Sen. Arlen Specter’s announcement that he would not support a cloture vote on the Employee Free Choice Act may stall action for now on the bill, the center of a fierce fight between labor unions and business groups. But construction union and industry officials are not ruling out a vote on the measure before Memorial Day. Major retailers now are proposing a compromise.

“I won’t be satisfied that the bill is dead until Congress adjourns…in 2010,” says Stephen Sandherr, chief executive officer of the Associated General Contractors, which opposes the legislation.

Specter, the lone Republican to vote to close debate on the bill in 2007, says he does not support a similar vote now. “The problems of the recession make this a particularly bad time to enact Employee Free Choice legislation,” the Pennsylvanian says, adding that if the economy improves, he would reconsider his position.

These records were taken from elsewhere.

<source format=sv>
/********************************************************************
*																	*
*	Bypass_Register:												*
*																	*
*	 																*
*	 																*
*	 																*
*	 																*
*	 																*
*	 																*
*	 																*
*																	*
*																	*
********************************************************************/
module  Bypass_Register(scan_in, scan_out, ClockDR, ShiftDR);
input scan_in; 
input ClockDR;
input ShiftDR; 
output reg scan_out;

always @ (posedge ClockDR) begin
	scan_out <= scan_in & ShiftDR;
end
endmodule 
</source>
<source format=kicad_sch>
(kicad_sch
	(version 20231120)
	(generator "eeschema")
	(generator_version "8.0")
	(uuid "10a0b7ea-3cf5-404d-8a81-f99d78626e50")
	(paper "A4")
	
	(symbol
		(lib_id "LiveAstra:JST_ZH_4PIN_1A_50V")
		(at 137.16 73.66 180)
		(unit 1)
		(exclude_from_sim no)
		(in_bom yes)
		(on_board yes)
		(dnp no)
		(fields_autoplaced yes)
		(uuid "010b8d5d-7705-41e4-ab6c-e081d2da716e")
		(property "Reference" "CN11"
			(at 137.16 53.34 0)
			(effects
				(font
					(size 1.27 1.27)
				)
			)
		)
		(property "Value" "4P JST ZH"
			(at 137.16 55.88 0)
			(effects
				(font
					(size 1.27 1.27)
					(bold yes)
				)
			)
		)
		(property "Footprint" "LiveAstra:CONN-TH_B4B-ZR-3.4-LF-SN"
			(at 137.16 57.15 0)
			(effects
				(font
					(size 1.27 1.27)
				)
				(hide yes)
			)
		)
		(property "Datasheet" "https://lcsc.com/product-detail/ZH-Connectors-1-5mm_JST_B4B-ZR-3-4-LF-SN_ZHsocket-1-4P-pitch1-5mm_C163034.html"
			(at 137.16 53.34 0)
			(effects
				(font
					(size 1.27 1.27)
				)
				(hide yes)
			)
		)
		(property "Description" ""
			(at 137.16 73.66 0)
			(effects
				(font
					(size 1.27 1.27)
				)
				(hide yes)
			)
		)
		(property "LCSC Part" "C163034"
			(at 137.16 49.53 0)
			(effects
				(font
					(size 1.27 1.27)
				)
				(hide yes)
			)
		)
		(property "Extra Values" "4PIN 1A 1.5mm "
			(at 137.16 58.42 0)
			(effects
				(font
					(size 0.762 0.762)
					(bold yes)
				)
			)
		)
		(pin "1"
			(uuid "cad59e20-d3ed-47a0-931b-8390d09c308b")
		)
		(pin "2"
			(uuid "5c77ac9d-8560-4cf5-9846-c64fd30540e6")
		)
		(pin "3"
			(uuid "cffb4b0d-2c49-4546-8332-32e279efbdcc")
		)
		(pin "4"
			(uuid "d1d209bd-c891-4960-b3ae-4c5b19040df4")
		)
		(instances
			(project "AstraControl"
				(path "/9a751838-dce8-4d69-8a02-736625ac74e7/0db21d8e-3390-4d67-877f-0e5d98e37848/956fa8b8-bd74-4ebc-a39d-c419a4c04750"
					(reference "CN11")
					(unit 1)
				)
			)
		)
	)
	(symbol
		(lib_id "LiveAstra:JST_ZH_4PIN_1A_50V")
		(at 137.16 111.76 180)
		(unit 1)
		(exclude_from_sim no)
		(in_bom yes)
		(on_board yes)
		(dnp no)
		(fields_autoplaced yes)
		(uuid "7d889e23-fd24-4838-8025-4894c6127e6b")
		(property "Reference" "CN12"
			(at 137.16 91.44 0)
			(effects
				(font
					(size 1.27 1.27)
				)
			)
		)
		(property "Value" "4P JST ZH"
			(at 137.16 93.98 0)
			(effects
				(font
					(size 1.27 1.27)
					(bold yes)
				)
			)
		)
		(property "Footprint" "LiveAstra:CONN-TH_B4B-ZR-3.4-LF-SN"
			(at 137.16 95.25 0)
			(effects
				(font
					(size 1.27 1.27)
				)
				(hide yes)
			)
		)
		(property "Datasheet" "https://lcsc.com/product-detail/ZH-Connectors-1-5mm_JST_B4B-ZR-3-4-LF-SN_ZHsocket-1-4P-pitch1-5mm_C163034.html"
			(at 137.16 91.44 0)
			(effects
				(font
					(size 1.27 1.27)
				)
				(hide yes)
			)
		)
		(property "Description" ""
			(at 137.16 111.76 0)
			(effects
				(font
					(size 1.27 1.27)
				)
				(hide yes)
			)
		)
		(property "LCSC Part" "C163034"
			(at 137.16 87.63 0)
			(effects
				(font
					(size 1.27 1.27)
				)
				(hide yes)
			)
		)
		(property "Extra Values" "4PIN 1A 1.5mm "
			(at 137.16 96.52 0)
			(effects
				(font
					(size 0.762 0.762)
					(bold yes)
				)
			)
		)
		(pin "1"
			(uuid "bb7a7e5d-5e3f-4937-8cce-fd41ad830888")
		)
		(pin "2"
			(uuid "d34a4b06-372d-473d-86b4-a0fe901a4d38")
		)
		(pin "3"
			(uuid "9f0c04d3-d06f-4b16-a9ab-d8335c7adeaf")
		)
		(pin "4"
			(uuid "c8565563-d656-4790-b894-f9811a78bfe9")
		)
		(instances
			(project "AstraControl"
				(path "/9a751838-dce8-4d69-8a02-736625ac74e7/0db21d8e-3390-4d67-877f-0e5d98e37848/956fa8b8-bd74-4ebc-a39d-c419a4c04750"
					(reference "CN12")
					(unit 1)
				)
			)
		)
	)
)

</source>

The measure, organized labor’s top legislative priority, would make it easier for unions to organize by allowing employees to form a union when a majority signs authorization cards, rather than through a secret-ballot election. Supporters say the bill would level the field between employers and employees. Critics, who call the measure the “card check” bill, say a secret ballot protects workers from intimidation by union organizers.

Specter
The lone Republican to vote for cloture on the Employee Free Choice Act in 2007 says he will not support ending debate this time around, unless the economy substantially improves
— SPECTER

Some moderate Senate Democrats are talking about a compromise. The CEOs of Starbucks, Whole Foods and Costco on March 21 floated what they call a “third way,” which would permit secret-ballot elections but limit their duration and impose stiffer penalties for labor violations. Lanny Davis, an attorney with the Washington, D.C., office of Orrick, Herrington & Sutcliffe, which represents the corporations, says the staffs of almost two dozen Democratic and Republican senators have expressed interest in the idea.

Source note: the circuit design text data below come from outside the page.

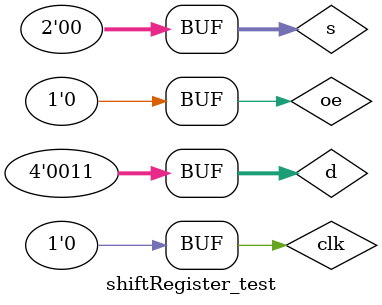
<source format=v>
`timescale 1ns / 1ps


module shiftRegister_test;

	// Inputs
	reg oe;
	reg clk;
	reg [1:0] s;
	reg [3:0] d;

	// Outputs
	wire [3:0] q;

	// Instantiate the Unit Under Test (UUT)
	shiftRegister uut (
		.oe(oe), 
		.clk(clk), 
		.s(s), 
		.d(d), 
		.q(q)
	);

	initial begin
		// Initialize Inputs
		oe = 1;
		clk = 0;
		s = 2'b0;
		d = 4'b0011;

		// Wait 100 ns for global reset to finish
		#10	s=2'b11;clk=1;
		#20	clk=0;
		#30	s=2'b01;clk=1;
		#40	s=2'b10;clk=0;
		#50	clk=1;
		#60	clk=0;
		#70	s=2'b00;
		#80	oe=0;
        
		// Add stimulus here

	end
      
endmodule


</source>
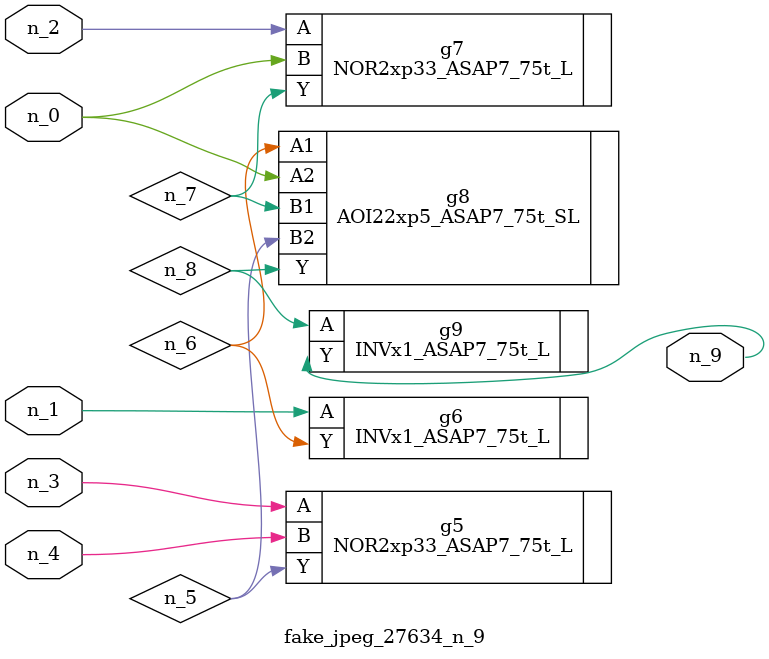
<source format=v>
module fake_jpeg_27634_n_9 (n_3, n_2, n_1, n_0, n_4, n_9);

input n_3;
input n_2;
input n_1;
input n_0;
input n_4;

output n_9;

wire n_8;
wire n_6;
wire n_5;
wire n_7;

NOR2xp33_ASAP7_75t_L g5 ( 
.A(n_3),
.B(n_4),
.Y(n_5)
);

INVx1_ASAP7_75t_L g6 ( 
.A(n_1),
.Y(n_6)
);

NOR2xp33_ASAP7_75t_L g7 ( 
.A(n_2),
.B(n_0),
.Y(n_7)
);

AOI22xp5_ASAP7_75t_SL g8 ( 
.A1(n_6),
.A2(n_0),
.B1(n_7),
.B2(n_5),
.Y(n_8)
);

INVx1_ASAP7_75t_L g9 ( 
.A(n_8),
.Y(n_9)
);


endmodule
</source>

Business groups and unions flatly reject the plan. “We are not interested in a compromise on EFCA,” says Geoff Burr, the Associated Builders and Contractors’ vice president of government affairs. “There are some people out there who are talking about compromise, but it is not the business community and it’s not organized labor.” Terry O’Sullivan, Laborers’ International Union of North America general president, says the proposal “is simply a ploy to derail the steady advancement of the Employee Free Choice Act in Congress.”

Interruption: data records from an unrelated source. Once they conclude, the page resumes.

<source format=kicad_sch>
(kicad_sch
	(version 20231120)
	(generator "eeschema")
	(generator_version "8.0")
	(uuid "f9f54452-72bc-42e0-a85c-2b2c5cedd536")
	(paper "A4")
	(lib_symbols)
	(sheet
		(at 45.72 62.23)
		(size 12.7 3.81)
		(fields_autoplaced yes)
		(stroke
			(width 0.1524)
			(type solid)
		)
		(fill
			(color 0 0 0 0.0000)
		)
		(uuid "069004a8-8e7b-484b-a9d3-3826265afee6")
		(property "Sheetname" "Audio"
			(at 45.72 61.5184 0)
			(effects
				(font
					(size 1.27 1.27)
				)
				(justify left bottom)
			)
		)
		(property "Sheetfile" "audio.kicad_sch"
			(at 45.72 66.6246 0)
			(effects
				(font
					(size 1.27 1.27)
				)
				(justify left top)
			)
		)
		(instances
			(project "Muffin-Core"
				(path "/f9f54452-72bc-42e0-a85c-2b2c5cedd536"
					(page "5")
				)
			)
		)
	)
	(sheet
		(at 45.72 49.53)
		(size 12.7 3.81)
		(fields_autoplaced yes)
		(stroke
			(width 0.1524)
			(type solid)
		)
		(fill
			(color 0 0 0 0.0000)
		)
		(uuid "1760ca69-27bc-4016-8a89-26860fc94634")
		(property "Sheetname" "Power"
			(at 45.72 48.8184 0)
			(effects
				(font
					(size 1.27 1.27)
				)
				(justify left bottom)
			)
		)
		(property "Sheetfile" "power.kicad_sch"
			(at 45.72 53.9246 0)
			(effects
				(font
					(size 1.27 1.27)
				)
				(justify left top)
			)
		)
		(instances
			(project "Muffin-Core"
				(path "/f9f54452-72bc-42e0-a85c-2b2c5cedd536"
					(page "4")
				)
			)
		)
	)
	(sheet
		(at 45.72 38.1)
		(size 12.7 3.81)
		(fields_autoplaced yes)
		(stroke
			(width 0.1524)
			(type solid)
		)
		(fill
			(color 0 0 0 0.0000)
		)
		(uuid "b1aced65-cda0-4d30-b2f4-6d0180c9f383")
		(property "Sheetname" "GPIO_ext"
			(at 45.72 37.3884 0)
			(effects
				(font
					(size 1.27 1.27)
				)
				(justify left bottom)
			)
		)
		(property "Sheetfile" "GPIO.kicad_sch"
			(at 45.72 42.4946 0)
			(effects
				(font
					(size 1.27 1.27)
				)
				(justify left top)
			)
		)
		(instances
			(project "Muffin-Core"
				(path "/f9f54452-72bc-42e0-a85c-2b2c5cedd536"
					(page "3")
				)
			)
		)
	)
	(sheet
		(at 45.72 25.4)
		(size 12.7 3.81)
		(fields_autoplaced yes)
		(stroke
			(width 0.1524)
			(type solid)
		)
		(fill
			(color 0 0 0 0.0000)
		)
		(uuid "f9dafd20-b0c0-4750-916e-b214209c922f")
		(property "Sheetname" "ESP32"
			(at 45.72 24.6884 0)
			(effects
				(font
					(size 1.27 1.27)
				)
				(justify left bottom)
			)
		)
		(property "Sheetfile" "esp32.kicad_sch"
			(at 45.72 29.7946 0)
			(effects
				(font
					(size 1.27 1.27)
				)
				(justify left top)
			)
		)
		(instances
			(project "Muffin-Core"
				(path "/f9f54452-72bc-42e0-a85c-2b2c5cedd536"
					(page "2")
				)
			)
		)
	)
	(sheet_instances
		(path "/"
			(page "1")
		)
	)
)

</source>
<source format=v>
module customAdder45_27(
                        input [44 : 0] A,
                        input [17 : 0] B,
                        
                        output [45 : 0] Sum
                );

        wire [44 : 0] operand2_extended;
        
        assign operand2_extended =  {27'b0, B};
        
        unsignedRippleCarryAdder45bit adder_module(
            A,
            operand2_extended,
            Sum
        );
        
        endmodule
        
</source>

Sandherr says the compromise “could be used as a Trojan horse to get the 60 votes in the Senate,” and then a House-Senate conference could produce a final bill that resembles the original one.

Tom Owens, spokesman for the AFL-CIO Building and Construction Trades Dept., says unions had anticipated the bill would be modified as it progressed through Congress. “It is our understanding that they are moving toward markup [in committee], and we’ll see what happens in the markup,” he says.